Task goal:
Count the lines in the material below that contain the string "What", treating matches as case-sensitive. Output only the resulting number.

Exercise material:
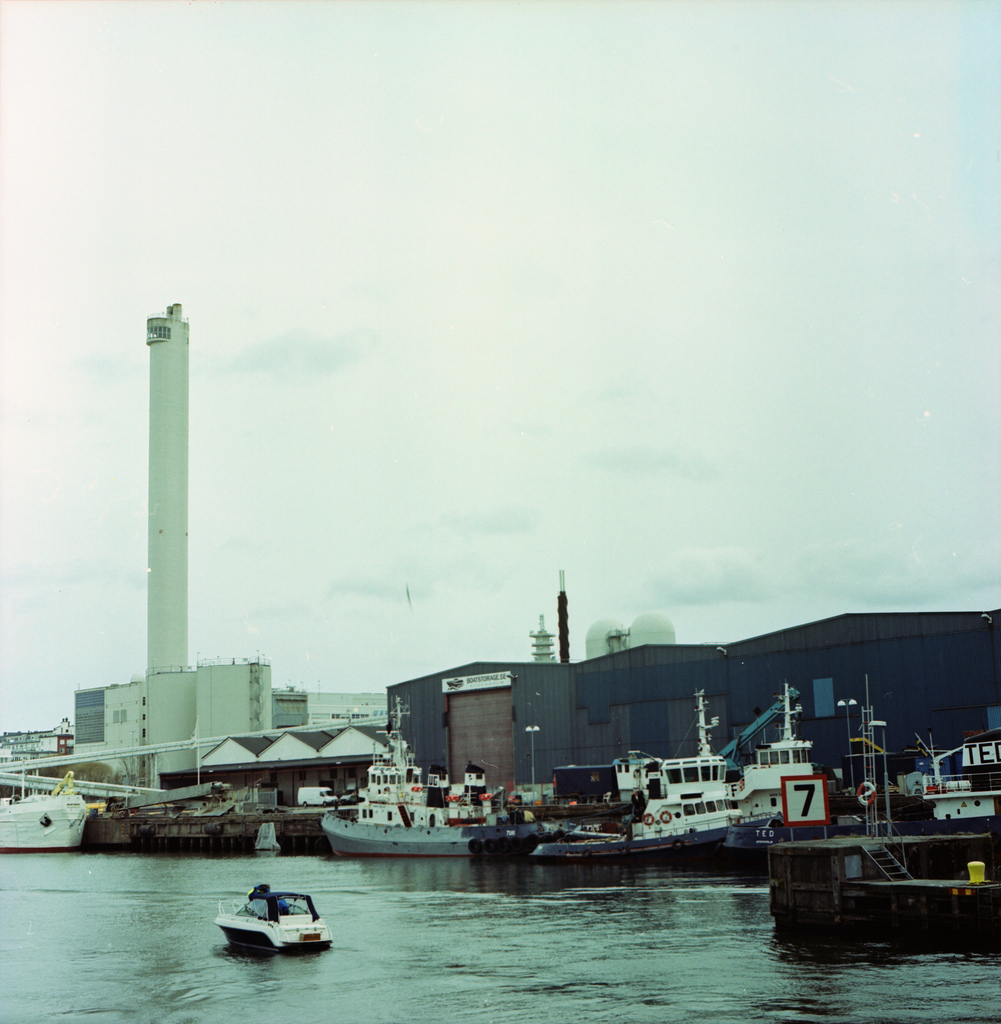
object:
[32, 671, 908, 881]
boats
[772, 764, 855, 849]
sign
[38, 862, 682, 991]
water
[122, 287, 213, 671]
white tower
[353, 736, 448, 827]
white top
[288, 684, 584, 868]
boat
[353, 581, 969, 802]
building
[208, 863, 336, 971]
boat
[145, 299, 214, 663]
cylinder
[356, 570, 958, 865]
building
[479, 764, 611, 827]
door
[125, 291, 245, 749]
tower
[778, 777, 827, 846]
number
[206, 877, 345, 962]
tugboat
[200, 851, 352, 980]
tugboat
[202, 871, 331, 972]
window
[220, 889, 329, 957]
window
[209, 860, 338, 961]
tugboat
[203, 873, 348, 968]
tugboat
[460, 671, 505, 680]
letter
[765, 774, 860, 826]
sign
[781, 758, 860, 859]
sign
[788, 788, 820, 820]
number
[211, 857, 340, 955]
boat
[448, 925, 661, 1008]
water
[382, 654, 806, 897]
building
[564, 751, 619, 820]
door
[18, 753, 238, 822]
stairs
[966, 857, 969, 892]
can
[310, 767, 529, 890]
boat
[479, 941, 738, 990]
water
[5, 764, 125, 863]
van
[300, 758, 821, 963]
ship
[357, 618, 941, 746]
building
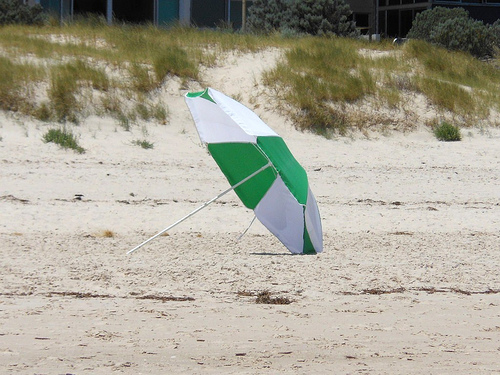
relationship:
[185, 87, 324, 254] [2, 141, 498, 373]
umbrella sitting on beach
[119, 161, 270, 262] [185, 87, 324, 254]
pole of umbrella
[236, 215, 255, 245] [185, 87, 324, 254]
strap hanging from umbrella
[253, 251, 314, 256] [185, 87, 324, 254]
shadow from umbrella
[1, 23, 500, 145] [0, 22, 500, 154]
sand hill with grass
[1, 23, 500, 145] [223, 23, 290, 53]
sand hill with grass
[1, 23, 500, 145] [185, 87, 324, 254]
sand hill behind umbrella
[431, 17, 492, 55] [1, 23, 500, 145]
shrub up on sand hill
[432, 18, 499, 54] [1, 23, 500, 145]
shrub up on sand hill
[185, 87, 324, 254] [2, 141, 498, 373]
umbrella left on beach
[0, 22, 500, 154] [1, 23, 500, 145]
grass covering sand hill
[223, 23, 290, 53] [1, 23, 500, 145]
grass covering sand hill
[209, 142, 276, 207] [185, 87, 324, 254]
panel of umbrella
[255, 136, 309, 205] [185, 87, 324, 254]
panel of umbrella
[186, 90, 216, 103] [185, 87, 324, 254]
panel of umbrella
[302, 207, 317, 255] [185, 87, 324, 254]
panel of umbrella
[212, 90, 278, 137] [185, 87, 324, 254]
panel of umbrella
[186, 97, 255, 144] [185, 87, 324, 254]
panel of umbrella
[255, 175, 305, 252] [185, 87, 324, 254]
panel of umbrella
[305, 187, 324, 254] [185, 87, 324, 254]
panel of umbrella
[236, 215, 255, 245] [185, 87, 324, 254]
strap to close umbrella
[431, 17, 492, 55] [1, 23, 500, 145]
shrub near sand hill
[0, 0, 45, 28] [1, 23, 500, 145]
tree at top of sand hill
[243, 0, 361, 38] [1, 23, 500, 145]
tree at top of sand hill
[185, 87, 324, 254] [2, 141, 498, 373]
umbrella laying on beach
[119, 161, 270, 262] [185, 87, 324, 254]
pole for umbrella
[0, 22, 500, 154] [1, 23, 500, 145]
grass growing on sand hill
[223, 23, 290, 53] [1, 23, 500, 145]
grass growing on sand hill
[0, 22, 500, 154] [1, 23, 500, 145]
grass growing on side of sand hill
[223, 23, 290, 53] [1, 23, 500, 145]
grass growing on side of sand hill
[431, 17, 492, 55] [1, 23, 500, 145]
shrub behind sand hill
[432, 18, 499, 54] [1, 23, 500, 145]
shrub behind sand hill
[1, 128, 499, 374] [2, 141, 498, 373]
sand spread out on beach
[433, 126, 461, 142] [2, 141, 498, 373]
grass growing on beach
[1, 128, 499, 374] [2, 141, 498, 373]
sand laying on beach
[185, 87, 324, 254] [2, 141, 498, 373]
umbrella lying on beach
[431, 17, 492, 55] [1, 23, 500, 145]
shrub on top of sand hill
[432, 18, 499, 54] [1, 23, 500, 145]
shrub on top of sand hill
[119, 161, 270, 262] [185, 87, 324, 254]
pole to umbrella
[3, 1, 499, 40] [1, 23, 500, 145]
building above sand hill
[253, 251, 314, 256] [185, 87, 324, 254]
shadow cast by umbrella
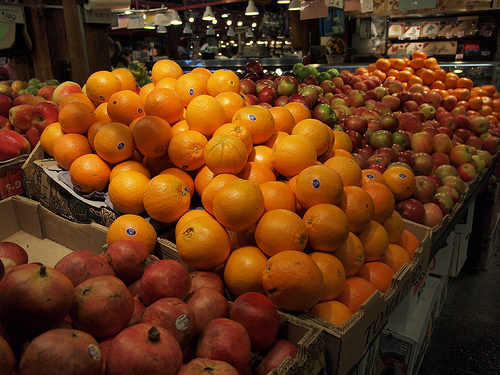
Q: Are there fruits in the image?
A: Yes, there is a fruit.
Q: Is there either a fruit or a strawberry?
A: Yes, there is a fruit.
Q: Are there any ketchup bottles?
A: No, there are no ketchup bottles.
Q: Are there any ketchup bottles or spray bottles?
A: No, there are no ketchup bottles or spray bottles.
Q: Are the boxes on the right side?
A: Yes, the boxes are on the right of the image.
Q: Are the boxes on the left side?
A: No, the boxes are on the right of the image.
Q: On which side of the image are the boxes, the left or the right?
A: The boxes are on the right of the image.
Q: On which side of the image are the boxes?
A: The boxes are on the right of the image.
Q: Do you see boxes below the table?
A: Yes, there are boxes below the table.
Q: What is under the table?
A: The boxes are under the table.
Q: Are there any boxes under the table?
A: Yes, there are boxes under the table.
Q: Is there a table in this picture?
A: Yes, there is a table.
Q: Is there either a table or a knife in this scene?
A: Yes, there is a table.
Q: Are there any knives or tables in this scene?
A: Yes, there is a table.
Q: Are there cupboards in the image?
A: No, there are no cupboards.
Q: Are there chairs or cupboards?
A: No, there are no cupboards or chairs.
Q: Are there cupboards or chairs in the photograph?
A: No, there are no cupboards or chairs.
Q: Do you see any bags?
A: No, there are no bags.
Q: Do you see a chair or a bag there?
A: No, there are no bags or chairs.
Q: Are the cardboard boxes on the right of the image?
A: Yes, the boxes are on the right of the image.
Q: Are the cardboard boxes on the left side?
A: No, the boxes are on the right of the image.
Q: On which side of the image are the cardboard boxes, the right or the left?
A: The boxes are on the right of the image.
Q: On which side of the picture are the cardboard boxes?
A: The boxes are on the right of the image.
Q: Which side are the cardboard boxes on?
A: The boxes are on the right of the image.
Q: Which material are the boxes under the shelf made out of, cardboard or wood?
A: The boxes are made of cardboard.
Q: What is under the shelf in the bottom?
A: The boxes are under the shelf.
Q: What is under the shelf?
A: The boxes are under the shelf.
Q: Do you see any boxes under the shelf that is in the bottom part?
A: Yes, there are boxes under the shelf.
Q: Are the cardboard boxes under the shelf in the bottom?
A: Yes, the boxes are under the shelf.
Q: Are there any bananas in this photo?
A: Yes, there are bananas.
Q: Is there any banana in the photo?
A: Yes, there are bananas.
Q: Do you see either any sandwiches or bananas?
A: Yes, there are bananas.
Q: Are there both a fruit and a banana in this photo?
A: Yes, there are both a banana and a fruit.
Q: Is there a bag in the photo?
A: No, there are no bags.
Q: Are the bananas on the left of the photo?
A: Yes, the bananas are on the left of the image.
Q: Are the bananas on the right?
A: No, the bananas are on the left of the image.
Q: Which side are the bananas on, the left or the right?
A: The bananas are on the left of the image.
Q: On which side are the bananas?
A: The bananas are on the left of the image.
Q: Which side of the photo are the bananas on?
A: The bananas are on the left of the image.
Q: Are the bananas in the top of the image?
A: Yes, the bananas are in the top of the image.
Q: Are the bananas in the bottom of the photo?
A: No, the bananas are in the top of the image.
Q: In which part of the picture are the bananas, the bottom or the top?
A: The bananas are in the top of the image.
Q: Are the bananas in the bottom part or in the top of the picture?
A: The bananas are in the top of the image.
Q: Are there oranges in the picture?
A: Yes, there are oranges.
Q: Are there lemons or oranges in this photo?
A: Yes, there are oranges.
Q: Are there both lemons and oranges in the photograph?
A: No, there are oranges but no lemons.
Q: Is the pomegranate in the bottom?
A: Yes, the pomegranate is in the bottom of the image.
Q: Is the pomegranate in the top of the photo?
A: No, the pomegranate is in the bottom of the image.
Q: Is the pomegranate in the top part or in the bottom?
A: The pomegranate is in the bottom of the image.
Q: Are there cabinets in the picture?
A: No, there are no cabinets.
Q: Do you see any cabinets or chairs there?
A: No, there are no cabinets or chairs.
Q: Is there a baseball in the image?
A: No, there are no baseballs.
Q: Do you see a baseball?
A: No, there are no baseballs.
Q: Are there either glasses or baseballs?
A: No, there are no baseballs or glasses.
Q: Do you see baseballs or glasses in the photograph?
A: No, there are no baseballs or glasses.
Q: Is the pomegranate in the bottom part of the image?
A: Yes, the pomegranate is in the bottom of the image.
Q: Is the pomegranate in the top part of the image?
A: No, the pomegranate is in the bottom of the image.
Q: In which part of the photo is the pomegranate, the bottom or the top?
A: The pomegranate is in the bottom of the image.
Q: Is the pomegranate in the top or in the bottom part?
A: The pomegranate is in the bottom of the image.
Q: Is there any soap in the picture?
A: No, there are no soaps.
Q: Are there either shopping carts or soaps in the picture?
A: No, there are no soaps or shopping carts.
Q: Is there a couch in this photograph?
A: No, there are no couches.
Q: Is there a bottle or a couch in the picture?
A: No, there are no couches or bottles.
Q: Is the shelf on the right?
A: Yes, the shelf is on the right of the image.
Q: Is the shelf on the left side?
A: No, the shelf is on the right of the image.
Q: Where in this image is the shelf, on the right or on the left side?
A: The shelf is on the right of the image.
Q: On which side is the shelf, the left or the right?
A: The shelf is on the right of the image.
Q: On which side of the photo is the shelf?
A: The shelf is on the right of the image.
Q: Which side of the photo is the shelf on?
A: The shelf is on the right of the image.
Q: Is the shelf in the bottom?
A: Yes, the shelf is in the bottom of the image.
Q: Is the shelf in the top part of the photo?
A: No, the shelf is in the bottom of the image.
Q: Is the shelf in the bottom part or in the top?
A: The shelf is in the bottom of the image.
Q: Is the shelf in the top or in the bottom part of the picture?
A: The shelf is in the bottom of the image.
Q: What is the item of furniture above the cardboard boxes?
A: The piece of furniture is a shelf.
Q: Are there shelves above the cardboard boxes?
A: Yes, there is a shelf above the boxes.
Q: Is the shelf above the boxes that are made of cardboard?
A: Yes, the shelf is above the boxes.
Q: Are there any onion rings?
A: No, there are no onion rings.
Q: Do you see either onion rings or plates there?
A: No, there are no onion rings or plates.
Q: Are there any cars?
A: No, there are no cars.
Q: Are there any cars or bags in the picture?
A: No, there are no cars or bags.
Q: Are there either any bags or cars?
A: No, there are no cars or bags.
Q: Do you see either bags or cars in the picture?
A: No, there are no cars or bags.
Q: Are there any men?
A: No, there are no men.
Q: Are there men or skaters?
A: No, there are no men or skaters.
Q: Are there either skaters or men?
A: No, there are no men or skaters.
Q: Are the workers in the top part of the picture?
A: Yes, the workers are in the top of the image.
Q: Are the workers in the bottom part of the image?
A: No, the workers are in the top of the image.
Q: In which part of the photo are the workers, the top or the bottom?
A: The workers are in the top of the image.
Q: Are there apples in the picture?
A: Yes, there are apples.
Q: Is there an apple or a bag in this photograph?
A: Yes, there are apples.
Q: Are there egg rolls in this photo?
A: No, there are no egg rolls.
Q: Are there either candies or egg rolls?
A: No, there are no egg rolls or candies.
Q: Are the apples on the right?
A: Yes, the apples are on the right of the image.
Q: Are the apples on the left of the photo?
A: No, the apples are on the right of the image.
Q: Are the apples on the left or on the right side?
A: The apples are on the right of the image.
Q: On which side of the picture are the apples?
A: The apples are on the right of the image.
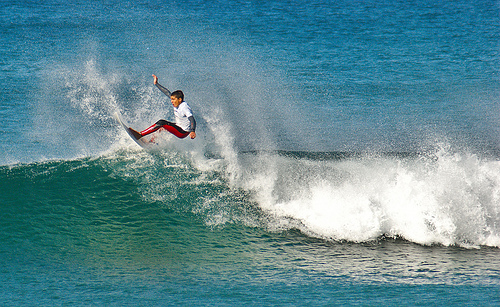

Result below:
4